- _What to work on_:
Please rewrite the lines below, changing every "journalism" to "reporting" and leaving everything else as it is.

- _Page-level text extractions_:
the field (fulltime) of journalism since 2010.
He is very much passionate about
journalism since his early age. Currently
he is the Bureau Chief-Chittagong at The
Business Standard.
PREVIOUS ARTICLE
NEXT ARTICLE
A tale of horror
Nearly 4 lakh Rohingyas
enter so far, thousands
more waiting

- _Task output_:
the field (fulltime) of reporting since 2010.
He is very much passionate about
reporting since his early age. Currently
he is the Bureau Chief-Chittagong at The
Business Standard.
PREVIOUS ARTICLE
NEXT ARTICLE
A tale of horror
Nearly 4 lakh Rohingyas
enter so far, thousands
more waiting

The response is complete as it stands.